We lunched at this peak of the mountain after which we went along the razorback for a short way, but the cold was getting into our bones and so we decided to head back down. The R. viriosum we found during this part of the expedition differed significantly from those we had seen on Mt Lewis. They appeared very healthy, well clothed in thick smallish leaves and were short, well branched tight bushes about 300mm tall and perhaps half as much again across.
This short stature was understandable for bushes in areas of high exposure to the wind, with this leading to wind pruning, but the bushes remained short even in sheltered positions.
Some plants on the edge of rocks grew with their branches hanging down, forming neat pendulous bushes. There was no sign of flowers, either as flower buds, spent flowers or seed capsules. When they did occur they were common but their distribution was limited to the highly exposed areas or in the immediate vicinity.
Rhododendrons were easily found on the tops of all the mountains we climbed.
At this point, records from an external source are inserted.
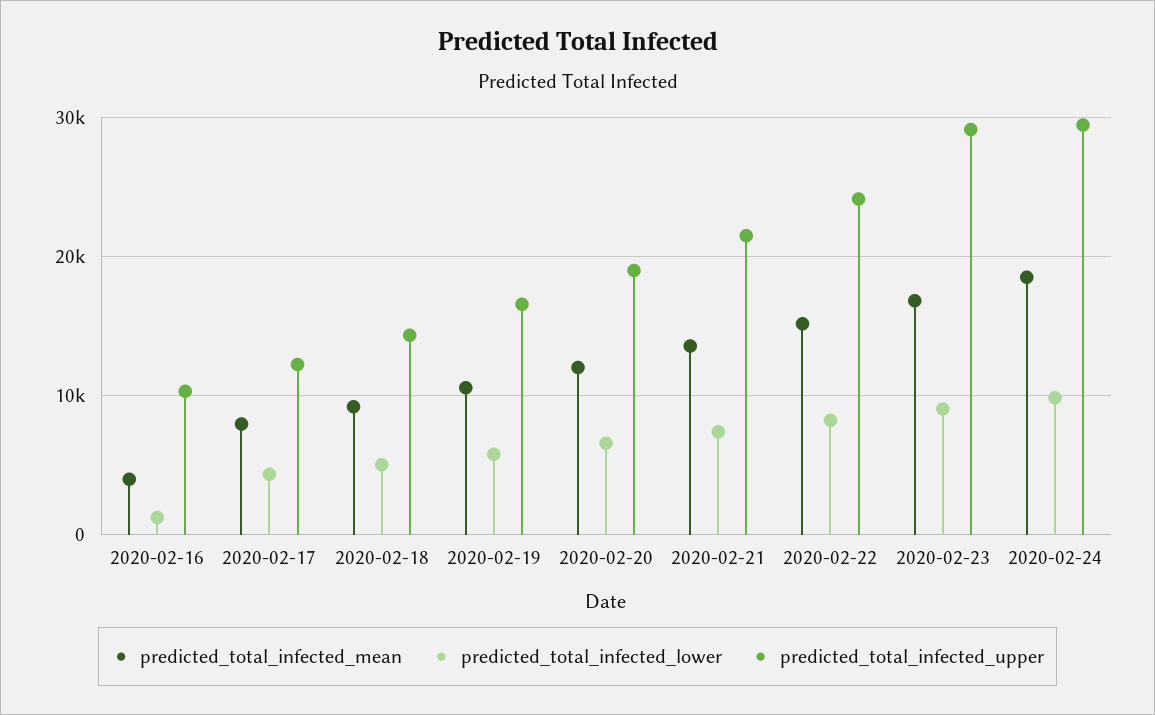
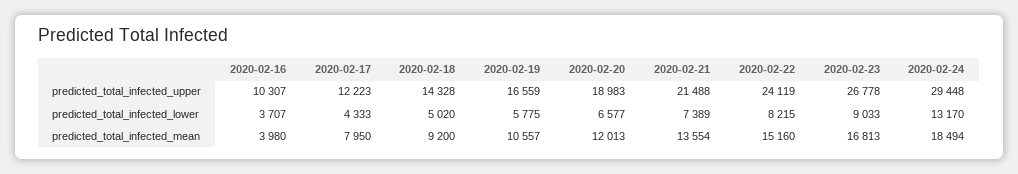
  {
    "predicted_total_infected_mean": {
      "2020-02-16": 3980,
      "2020-02-17": 7950,
      "2020-02-18": 9200,
      "2020-02-19": 10557,
      "2020-02-20": 12013,
      "2020-02-21": 13554,
      "2020-02-22": 15160,
      "2020-02-23": 16813,
      "2020-02-24": 18494
    },
    "predicted_total_infected_lower": {
-     "2020-02-16": 1000,
+     "2020-02-16": 3707,
      "2020-02-17": 4333,
      "2020-02-18": 5020,
      "2020-02-19": 5775,
      "2020-02-20": 6577,
      "2020-02-21": 7389,
      "2020-02-22": 8215,
      "2020-02-23": 9033,
-     "2020-02-24": 10000
+     "2020-02-24": 13170
    },
    "predicted_total_infected_upper": {
      "2020-02-16": 10307,
      "2020-02-17": 12223,
      "2020-02-18": 14328,
      "2020-02-19": 16559,
      "2020-02-20": 18983,
      "2020-02-21": 21488,
      "2020-02-22": 24119,
-     "2020-02-23": 29000,
+     "2020-02-23": 26778,
      "2020-02-24": 29448
    }
  }

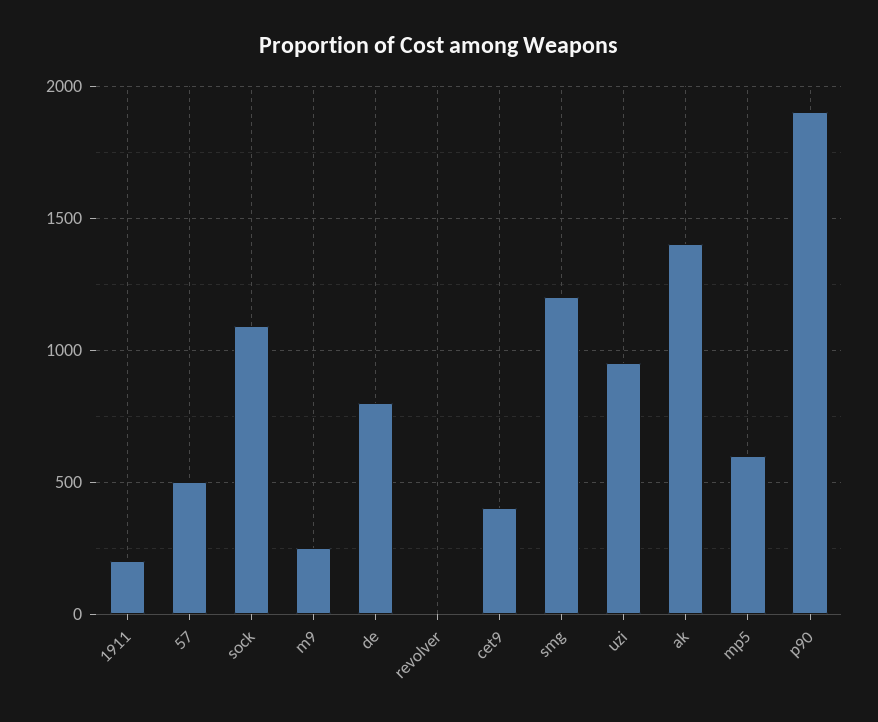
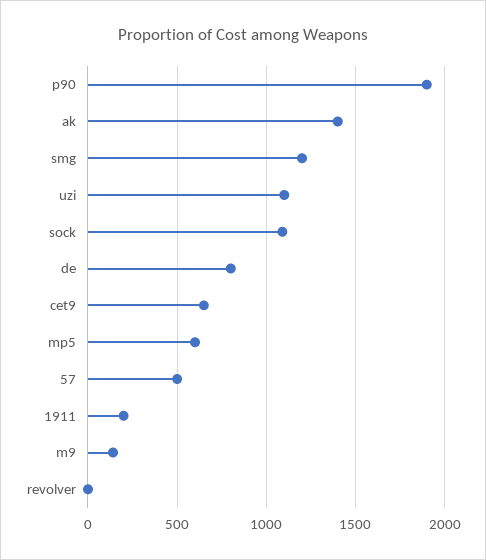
  {
    "1911": 200,
    "57": 500,
    "sock": 1100,
-   "m9": 250,
+   "m9": 150,
    "de": 800,
    "revolver": 0,
-   "cet9": 400,
+   "cet9": 650,
    "smg": 1200,
-   "uzi": 950,
+   "uzi": 1100,
    "ak": 1400,
    "mp5": 600,
    "p90": 1900
  }

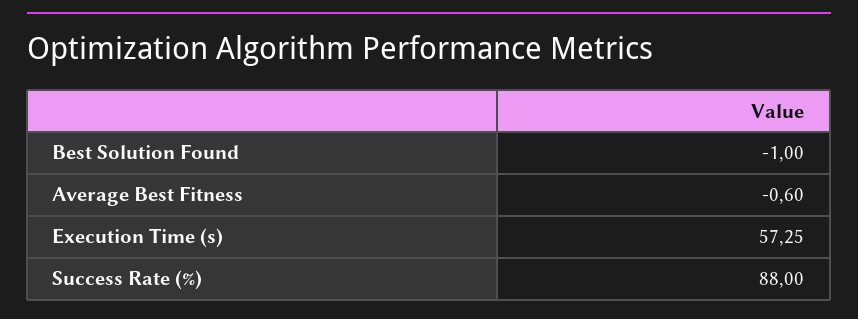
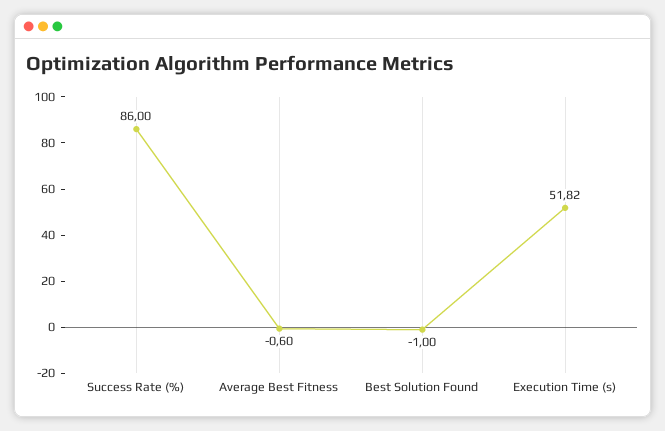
  {
    "Best Solution Found": -1,
    "Average Best Fitness": -0.6,
-   "Execution Time (s)": 57.25,
+   "Execution Time (s)": 51.82,
-   "Success Rate (%)": 88
+   "Success Rate (%)": 86
  }

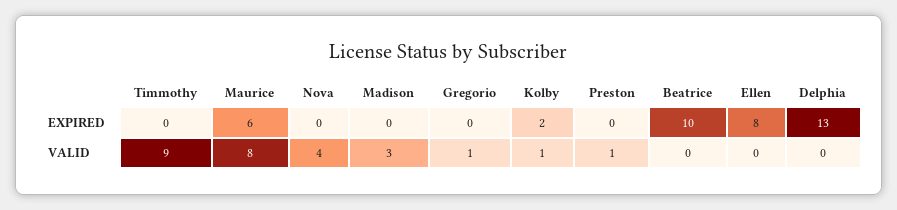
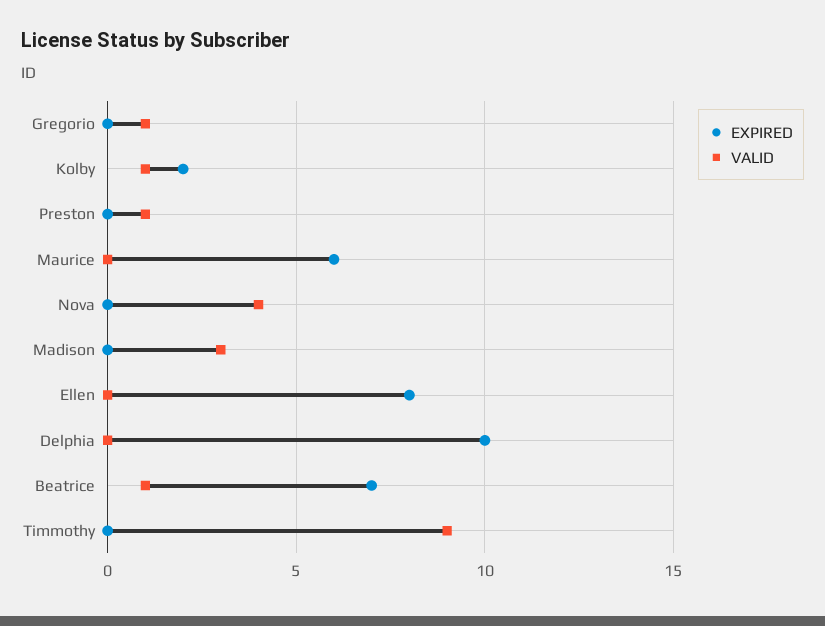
  {
    "EXPIRED": {
      "Timmothy": 0,
      "Maurice": 6,
      "Nova": 0,
      "Madison": 0,
      "Gregorio": 0,
      "Kolby": 2,
      "Preston": 0,
-     "Beatrice": 10,
+     "Beatrice": 7,
      "Ellen": 8,
-     "Delphia": 13
+     "Delphia": 10
    },
    "VALID": {
      "Timmothy": 9,
-     "Maurice": 8,
+     "Maurice": 0,
      "Nova": 4,
      "Madison": 3,
      "Gregorio": 1,
      "Kolby": 1,
      "Preston": 1,
-     "Beatrice": 0,
+     "Beatrice": 1,
      "Ellen": 0,
      "Delphia": 0
    }
  }

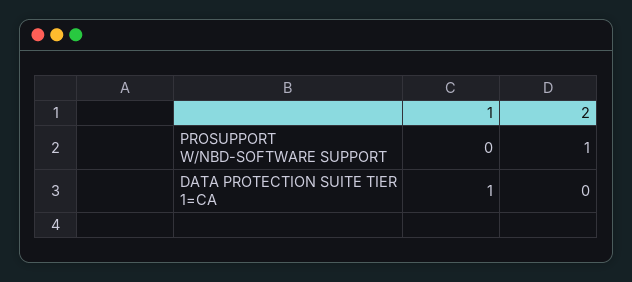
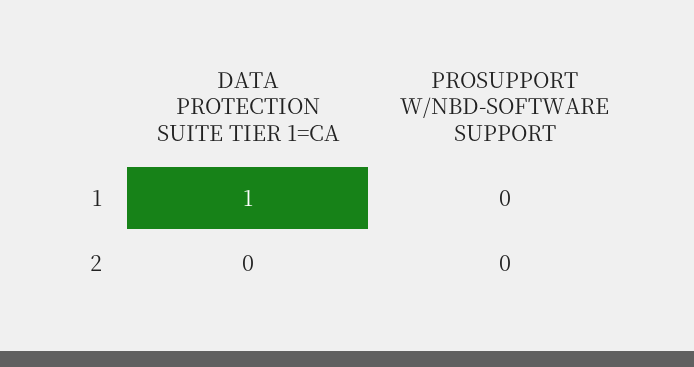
  {
    "1": {
      "PROSUPPORT W/NBD-SOFTWARE SUPPORT": 0,
      "DATA PROTECTION SUITE TIER 1=CA": 1
    },
    "2": {
-     "PROSUPPORT W/NBD-SOFTWARE SUPPORT": 1,
+     "PROSUPPORT W/NBD-SOFTWARE SUPPORT": 0,
      "DATA PROTECTION SUITE TIER 1=CA": 0
    }
  }

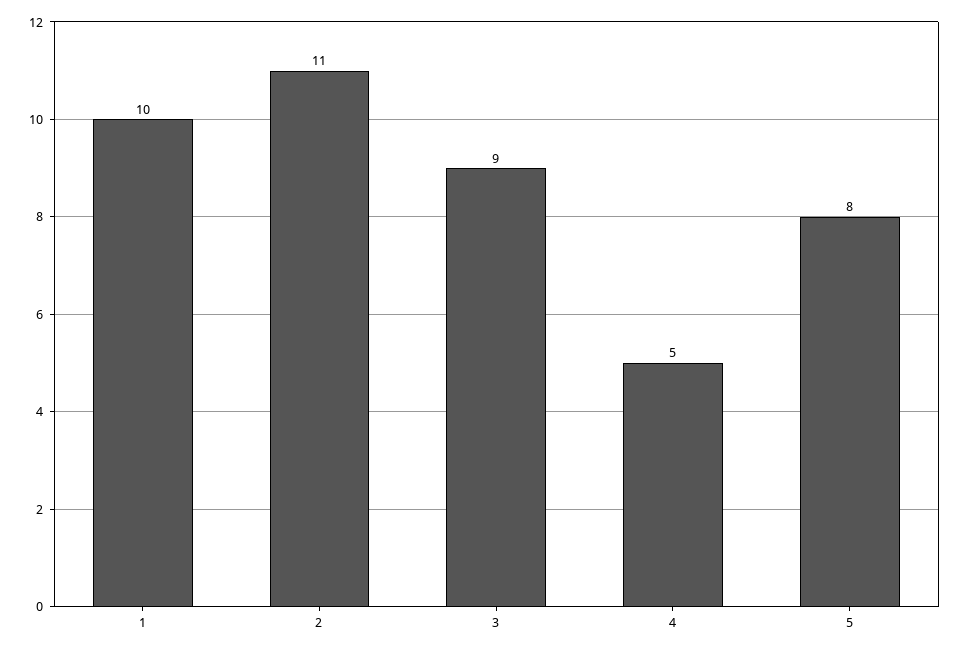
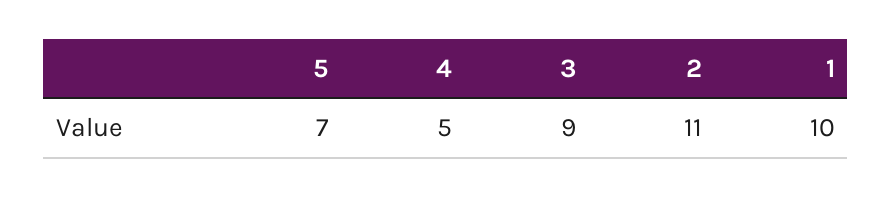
  {
    "1": 10,
    "2": 11,
    "3": 9,
    "4": 5,
-   "5": 8
+   "5": 7
  }

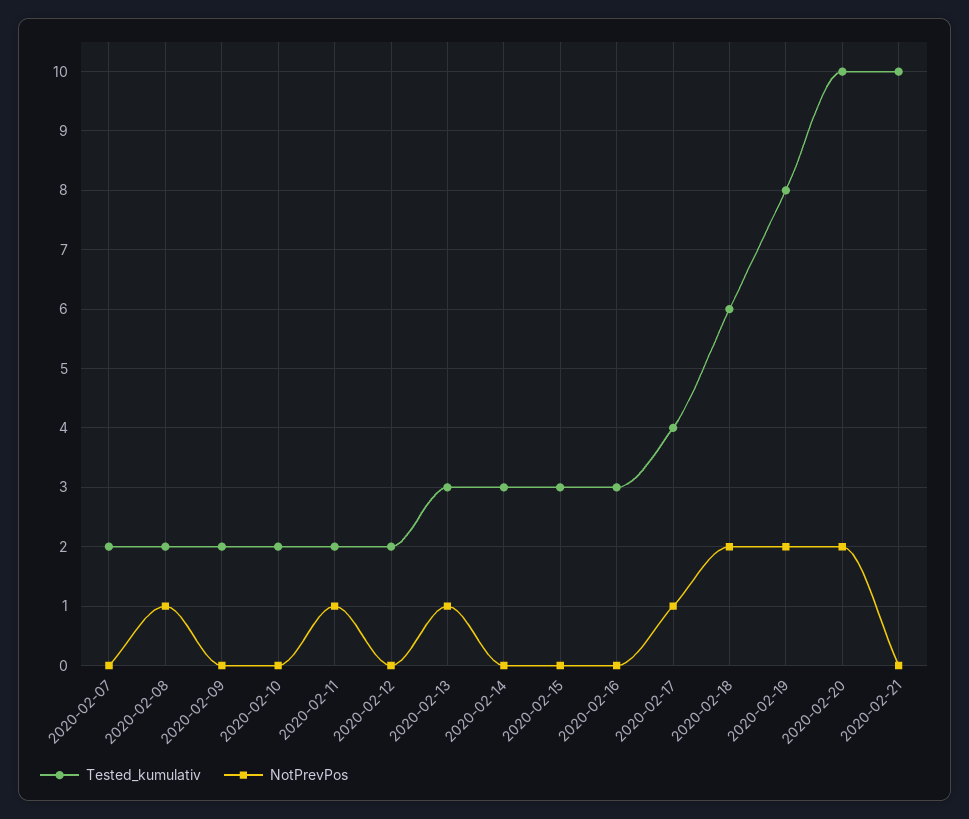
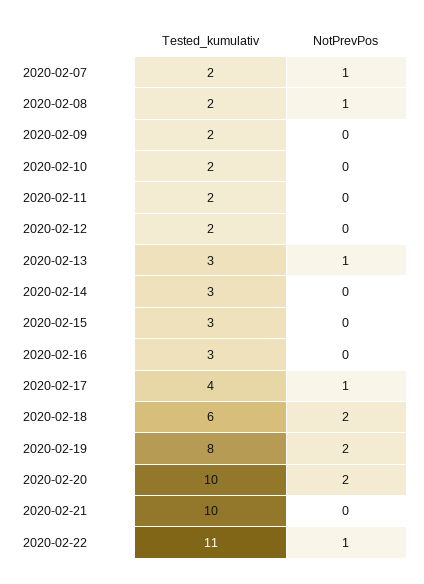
  {
    "Tested_kumulativ": {
      "2020-02-07": 2,
      "2020-02-08": 2,
      "2020-02-09": 2,
      "2020-02-10": 2,
      "2020-02-11": 2,
      "2020-02-12": 2,
      "2020-02-13": 3,
      "2020-02-14": 3,
      "2020-02-15": 3,
      "2020-02-16": 3,
      "2020-02-17": 4,
      "2020-02-18": 6,
      "2020-02-19": 8,
      "2020-02-20": 10,
-     "2020-02-21": 10
+     "2020-02-21": 10,
+     "2020-02-22": 11
    },
    "NotPrevPos": {
-     "2020-02-07": 0,
+     "2020-02-07": 1,
      "2020-02-08": 1,
      "2020-02-09": 0,
      "2020-02-10": 0,
-     "2020-02-11": 1,
+     "2020-02-11": 0,
      "2020-02-12": 0,
      "2020-02-13": 1,
      "2020-02-14": 0,
      "2020-02-15": 0,
      "2020-02-16": 0,
      "2020-02-17": 1,
      "2020-02-18": 2,
      "2020-02-19": 2,
      "2020-02-20": 2,
-     "2020-02-21": 0
+     "2020-02-21": 0,
+     "2020-02-22": 1
    }
  }

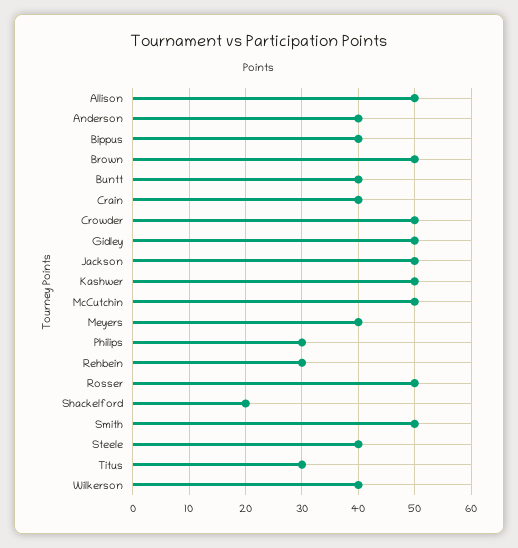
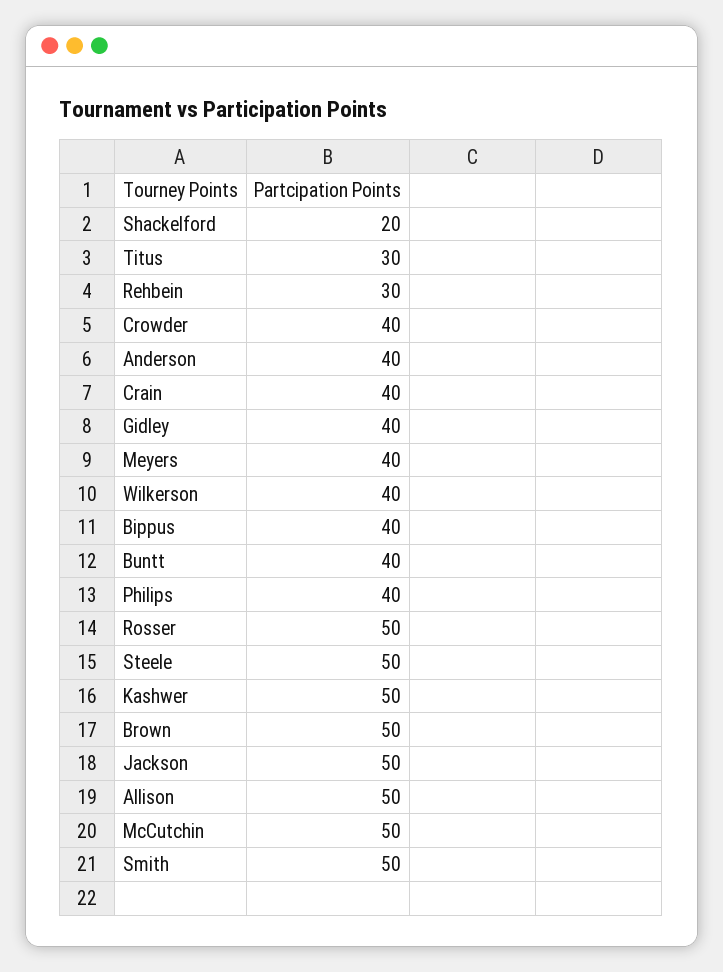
  {
    "Allison": 50,
    "Anderson": 40,
    "Bippus": 40,
    "Brown": 50,
    "Buntt": 40,
    "Crain": 40,
-   "Crowder": 50,
+   "Crowder": 40,
-   "Gidley": 50,
+   "Gidley": 40,
    "Jackson": 50,
    "Kashwer": 50,
    "McCutchin": 50,
    "Meyers": 40,
-   "Philips": 30,
+   "Philips": 40,
    "Rehbein": 30,
    "Rosser": 50,
    "Shackelford": 20,
    "Smith": 50,
-   "Steele": 40,
+   "Steele": 50,
    "Titus": 30,
    "Wilkerson": 40
  }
They were fairly common if given the right conditions, but the right conditions were of very limited extent and confined to the exposed tops of mountains. We only saw them growing on or immediately adjacent to large granite boulders.
There was considerable variation between the appearances of plants from different locations. The Mt Lewis viriosums and Mt Bartle Frere lochiaes were generally very scraggy plants, tall and sparsely branched, their flower trusses had only a few flowers per truss (based on only a few sightings). Mt Finnigan plants were stout, good shaped bushes, but we did not see any flowers. Bells Peak provided the highlight of the trip, its plants were healthy, well formed and carried numerous trusses with more flowers per truss than what we have seen in cultivation.
If no collecting permit is ever issued to us then there is still much which can be achieved. The Bells Peak exercise shows that poorly explored regions can give exciting results. Places like Thornton Peak and Devils Thumb are well explored and we will probably find little new there. There are however places like Bells Peak South and Mt Tozer in the Iron Range, well north of Cooktown, both of which are reported by reliable sources to have Rhododendron populations. The species and nature of the plants in these locations is not known.
If a permit to collect is issued to us then there is a lot more work that needs to be done. Garden trials of plants collected from different locations would lead to an understanding of their differing growth and flowering habits. DNA studies are needed to resolve the issue of the evolutionary history of the Australian species and whether there is more than one species.
This trip brought ARS members from three states together and it provided opportunities to get to know other ARS members and have a very enjoyable (if not very strenuous) time. It significantly improved the knowledge of our Australian Rhododendrons, not only within the expedition party but also more widely throughout the ARS. If this study can be continued on into the future then it could provide an avenue by which young fit members could be attracted and to take part is more such expeditions.
Comments by the Editors: from The Vireya Venture January 2013
At least one of us (Graham Price) was very envious of those who went on this expedition. However, work circumstances did not allow it and his ability to climb anything is doubtful. Just the idea of all that strenuous climbing in the cold and wet, puts a shiver up the other one (Janet Price).
Learning about the natural environment in which the two Australian vireyas grow, why they are only found in these limited, mountain-top locations, and how they are able to live and even thrive in the cooler climes of southern Australia, has been an enduring fascination for Graham. Maybe he can go with the team next year.